Saturday, November 21, 2009

In the Valley

Today is one of those sad days. In the cycle of living abroad, there are up days and down days. Today is a down day.

My Chinese lesson was excellent though. I was able to answer 5 questions about my childhood in a full story paragraph talking about my mother being afraid of me going to school on a school bus and getting lost at the age of 5 not knowing any Chinese and looking Chinese, talking about being yearbook editor in high school and not having a boyfriend, talking about making mud pies and going swimming in the front yard pond to gather clay at the bottom to make pots, the Alabama sun as the drying oven, and talking about the different animals we had on our farm. I was also able to listen to a joke on chinesepod and watch a Chinese cartoon before class and retell the joke and what the cartoon was about.

I feel though that my spoken Chinese has hit a wall. Everyday, I have been studying how to recognize characters and have been typing different dialogues and homework on the computer, but my spoken Chinese has taken a hit. I stutter along. I wonder if my brain can't do both at the same time. At some point everything will come together, right?

Back to the down day. Why today?

Well in a world where I spend a lot of time with students or had a week with a bit too much socializing, I need a break and just want to sit cooped up in the house knitting and having a Star Wars' marathon, eating ramen water heated by an electric kettle because my gas tank went empty the night before while cooking a bean soup. Cooped up is not a positive thing. It feels like being an old person like my grandmother when I was living with her. That world revolved around meals, TV shows, naps, when the mail arrived, and then bedtime. It had a quiet restless unproductive feel to it. But there are times during the week that I too feel the need for such a day but then once the day is over it feels not so good.

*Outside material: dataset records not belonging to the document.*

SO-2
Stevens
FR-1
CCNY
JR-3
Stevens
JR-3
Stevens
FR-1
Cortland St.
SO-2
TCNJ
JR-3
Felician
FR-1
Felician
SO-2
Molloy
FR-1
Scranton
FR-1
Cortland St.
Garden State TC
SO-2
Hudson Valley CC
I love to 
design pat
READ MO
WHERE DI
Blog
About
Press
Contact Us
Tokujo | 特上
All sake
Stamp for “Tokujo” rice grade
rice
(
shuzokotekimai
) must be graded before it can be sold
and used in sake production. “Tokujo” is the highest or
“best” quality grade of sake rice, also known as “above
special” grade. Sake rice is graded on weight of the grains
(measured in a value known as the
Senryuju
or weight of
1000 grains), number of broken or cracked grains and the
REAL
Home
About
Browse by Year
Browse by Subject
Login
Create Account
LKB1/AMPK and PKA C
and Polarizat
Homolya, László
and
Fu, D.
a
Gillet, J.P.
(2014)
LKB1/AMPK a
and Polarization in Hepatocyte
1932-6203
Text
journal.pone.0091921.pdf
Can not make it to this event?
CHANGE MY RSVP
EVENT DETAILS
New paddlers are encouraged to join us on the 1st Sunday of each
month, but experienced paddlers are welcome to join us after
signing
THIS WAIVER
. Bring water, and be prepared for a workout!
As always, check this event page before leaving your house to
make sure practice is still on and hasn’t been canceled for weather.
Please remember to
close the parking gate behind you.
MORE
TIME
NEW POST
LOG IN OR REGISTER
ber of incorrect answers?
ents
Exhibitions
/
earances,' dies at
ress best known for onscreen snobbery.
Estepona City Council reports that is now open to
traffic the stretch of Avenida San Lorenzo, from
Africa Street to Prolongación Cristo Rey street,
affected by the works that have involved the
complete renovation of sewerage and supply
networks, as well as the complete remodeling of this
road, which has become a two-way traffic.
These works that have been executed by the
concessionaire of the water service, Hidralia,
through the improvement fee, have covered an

I did leave the house once today to have dinner at the restaurant mall, four stories of restaurants, had a plate of sizzling noodles, and eavesdropped on a couple with whom I was sharing a table with in the crowded restaurant. They spoke of the food, spicy, sweet. They spoke of the weather and of what majors are good to do in college. It was small talk boring talk but I understood it. If that is all couples talk about then the language barrier wouldn't be a problem if I wanted to date someone Chinese. I bought 50 miniature oranges from one of the many vendors pushing bikes around with baskets full of mini fruit. I ate candied strawberries on a stick and stopped at the new bakery where the workers speak English. Chinese bread tends to be sweet even the ones they claim are salty.

Now I am back home working on a blue striped sock.

Tomorrow will be another day. I've been invited on a bike ride. The people I went to Henan with during the summer will all be back in Xifeng for a week. It will be warming to my heart to be reunited with all of them.